* **PROBLEM DESCRIPTION**
Print all of the lines below character for character, omitting the pictures from your answer.

(Beginning of ENTRIES PROVIDED)

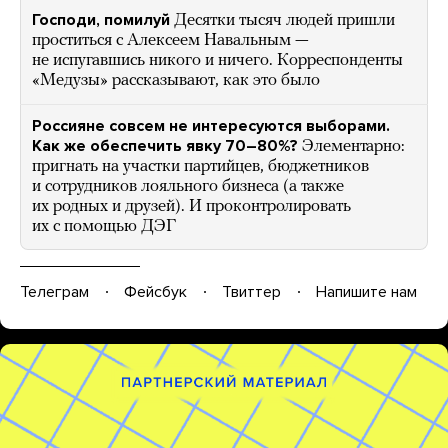
Господи, помилуй
Десятки тысяч людей пришли
проститься с Алексеем Навальным —
не испугавшись никого и ничего. Корреспонденты
«Медузы» рассказывают, как это было
Россияне совсем не интересуются выборами.
Как же обеспечить явку 70–80%?
Элементарно:
пригнать на участки партийцев, бюджетников
и сотрудников лояльного бизнеса (а также
их родных и друзей). И проконтролировать
их с помощью ДЭГ
Телеграм
Фейсбук
Твиттер
Напишите нам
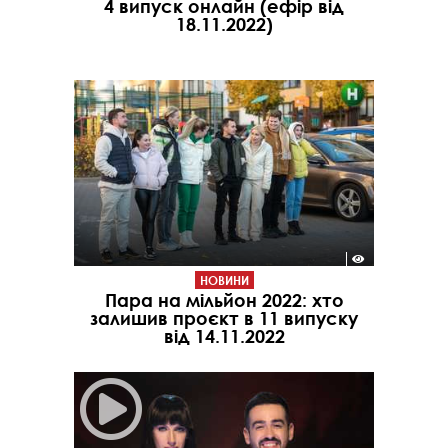
4 випуск онлайн (ефір від
18.11.2022)
НОВИНИ
Пара на мільйон 2022: хто
залишив проєкт в 11 випуску
від 14.11.2022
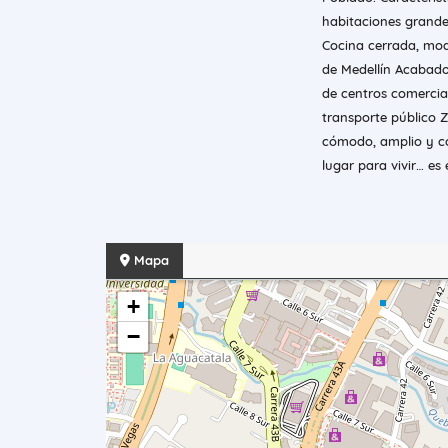
habitaciones grande
Cocina cerrada, mod
de Medellín Acabado
de centros comercial
transporte público Z
cómodo, amplio y co
lugar para vivir… es
Mapa
+
−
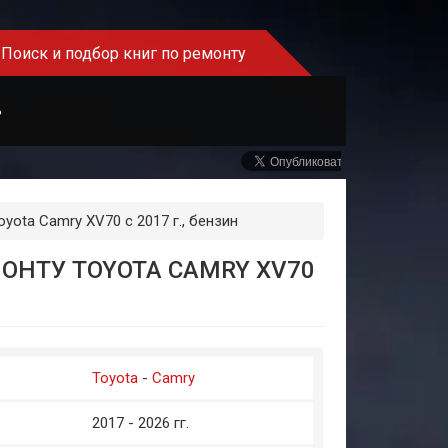
Поиск и подбор книг по ремонту
Ь
yota Camry XV70 с 2017 г., бензин
ОНТУ TOYOTA CAMRY XV70
Toyota
-
Camry
2017 - 2026 гг.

(End of ENTRIES PROVIDED)

* **RESPONSE TO THE EXERCISE**
Господи, помилуй
Десятки тысяч людей пришли
проститься с Алексеем Навальным —
не испугавшись никого и ничего. Корреспонденты
«Медузы» рассказывают, как это было
Россияне совсем не интересуются выборами.
Как же обеспечить явку 70–80%?
Элементарно:
пригнать на участки партийцев, бюджетников
и сотрудников лояльного бизнеса (а также
их родных и друзей). И проконтролировать
их с помощью ДЭГ
Телеграм
Фейсбук
Твиттер
Напишите нам
4 випуск онлайн (ефір від
18.11.2022)
НОВИНИ
Пара на мільйон 2022: хто
залишив проєкт в 11 випуску
від 14.11.2022
habitaciones grande
Cocina cerrada, mod
de Medellín Acabado
de centros comercial
transporte público Z
cómodo, amplio y co
lugar para vivir… es
Mapa
+
−
Поиск и подбор книг по ремонту
Ь
yota Camry XV70 с 2017 г., бензин
ОНТУ TOYOTA CAMRY XV70
Toyota
-
Camry
2017 - 2026 гг.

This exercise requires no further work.